— START OF Exercise inputs —
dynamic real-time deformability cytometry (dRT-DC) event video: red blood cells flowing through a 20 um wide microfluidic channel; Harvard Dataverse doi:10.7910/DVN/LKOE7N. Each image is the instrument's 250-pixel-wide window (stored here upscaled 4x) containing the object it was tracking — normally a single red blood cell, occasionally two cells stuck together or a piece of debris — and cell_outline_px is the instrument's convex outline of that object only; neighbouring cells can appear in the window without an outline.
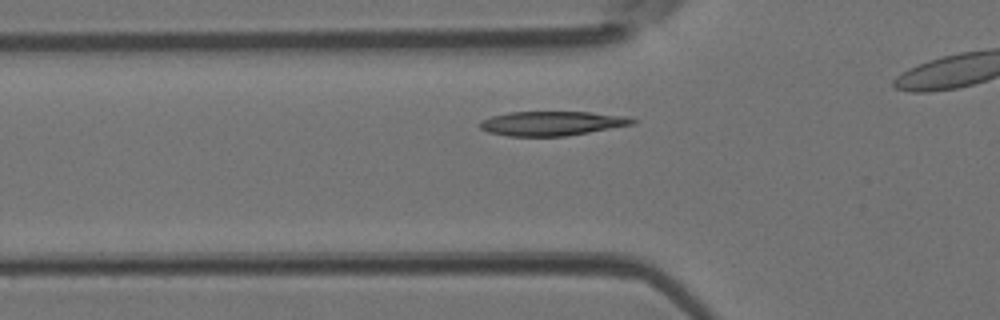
{"species": "Egyptian fruit bat (a non-hibernating species)", "species_latin": "Rousettus aegyptiacus", "temperature_condition": "room temperature", "stored_images_in_passage": 28, "camera_frame_rate_fps": 3000, "um_per_image_px": 0.085, "animal": {"sex": "female"}, "frame": {"image": 1, "passage_image": 6, "time_ms": 1.667, "image_size_px": [1000, 320], "cell_outline_px": [[636, 124], [564, 136], [508, 136], [488, 132], [480, 128], [480, 120], [492, 116], [508, 112], [588, 112], [628, 116], [636, 120]], "centroid_in_image_um": [46.91, 10.48], "position_along_channel_um": 78.9, "area_um2": 21.62}}
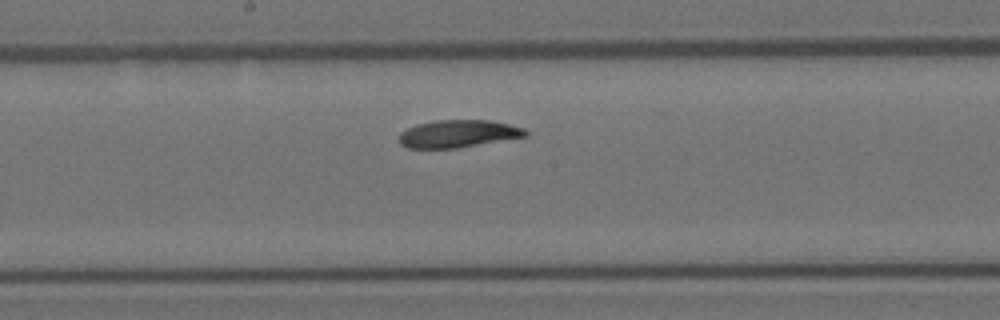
{"frame": {"image": 2, "passage_image": 15, "time_ms": 4.667, "image_size_px": [1000, 320], "cell_outline_px": [[528, 136], [456, 148], [408, 148], [400, 144], [400, 132], [416, 124], [436, 120], [488, 120], [508, 124], [524, 128], [528, 132]], "centroid_in_image_um": [38.94, 11.36], "position_along_channel_um": 209.3, "area_um2": 20.17}}
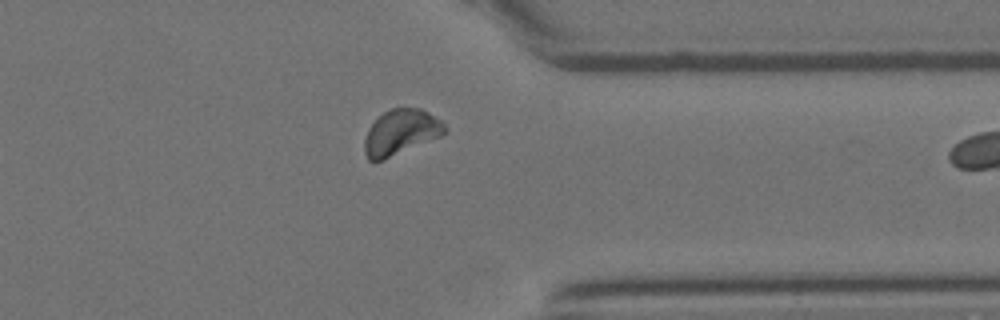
{"frame": {"image": 3, "passage_image": 27, "time_ms": 8.667, "image_size_px": [1000, 320], "cell_outline_px": [[448, 132], [440, 136], [384, 160], [368, 160], [364, 152], [364, 140], [368, 128], [384, 112], [392, 108], [420, 108], [444, 120], [448, 128]], "centroid_in_image_um": [34.11, 11.23], "position_along_channel_um": 377.3, "area_um2": 21.33}}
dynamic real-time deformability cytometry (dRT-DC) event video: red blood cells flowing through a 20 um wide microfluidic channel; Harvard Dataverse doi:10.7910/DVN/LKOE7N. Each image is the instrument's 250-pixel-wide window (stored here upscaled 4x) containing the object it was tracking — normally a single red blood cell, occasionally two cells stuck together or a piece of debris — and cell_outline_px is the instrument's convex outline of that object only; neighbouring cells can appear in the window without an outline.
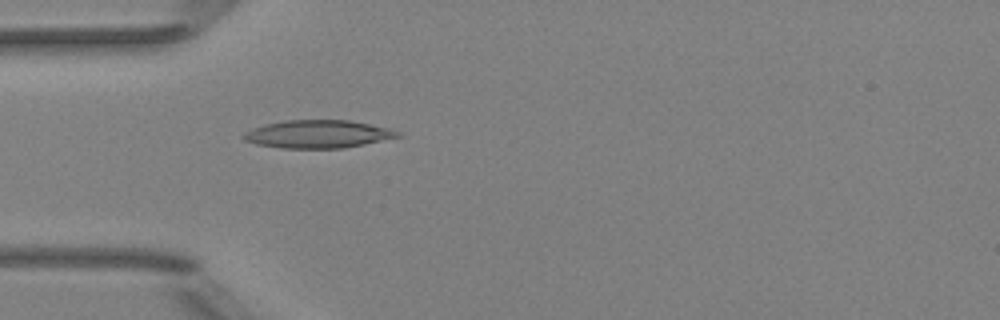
— END OF Exercise inputs —
Your copy should hold every record word for word and none of the pictures.

### Result below
dynamic real-time deformability cytometry (dRT-DC) event video: red blood cells flowing through a 20 um wide microfluidic channel; Harvard Dataverse doi:10.7910/DVN/LKOE7N. Each image is the instrument's 250-pixel-wide window (stored here upscaled 4x) containing the object it was tracking — normally a single red blood cell, occasionally two cells stuck together or a piece of debris — and cell_outline_px is the instrument's convex outline of that object only; neighbouring cells can appear in the window without an outline.
{"species": "Egyptian fruit bat (a non-hibernating species)", "species_latin": "Rousettus aegyptiacus", "temperature_condition": "room temperature", "stored_images_in_passage": 28, "camera_frame_rate_fps": 3000, "um_per_image_px": 0.085, "animal": {"sex": "female"}, "frame": {"image": 1, "passage_image": 6, "time_ms": 1.667, "image_size_px": [1000, 320], "cell_outline_px": [[636, 124], [564, 136], [508, 136], [488, 132], [480, 128], [480, 120], [492, 116], [508, 112], [588, 112], [628, 116], [636, 120]], "centroid_in_image_um": [46.91, 10.48], "position_along_channel_um": 78.9, "area_um2": 21.62}}
{"frame": {"image": 2, "passage_image": 15, "time_ms": 4.667, "image_size_px": [1000, 320], "cell_outline_px": [[528, 136], [456, 148], [408, 148], [400, 144], [400, 132], [416, 124], [436, 120], [488, 120], [508, 124], [524, 128], [528, 132]], "centroid_in_image_um": [38.94, 11.36], "position_along_channel_um": 209.3, "area_um2": 20.17}}
{"frame": {"image": 3, "passage_image": 27, "time_ms": 8.667, "image_size_px": [1000, 320], "cell_outline_px": [[448, 132], [440, 136], [384, 160], [368, 160], [364, 152], [364, 140], [368, 128], [384, 112], [392, 108], [420, 108], [444, 120], [448, 128]], "centroid_in_image_um": [34.11, 11.23], "position_along_channel_um": 377.3, "area_um2": 21.33}}
dynamic real-time deformability cytometry (dRT-DC) event video: red blood cells flowing through a 20 um wide microfluidic channel; Harvard Dataverse doi:10.7910/DVN/LKOE7N. Each image is the instrument's 250-pixel-wide window (stored here upscaled 4x) containing the object it was tracking — normally a single red blood cell, occasionally two cells stuck together or a piece of debris — and cell_outline_px is the instrument's convex outline of that object only; neighbouring cells can appear in the window without an outline.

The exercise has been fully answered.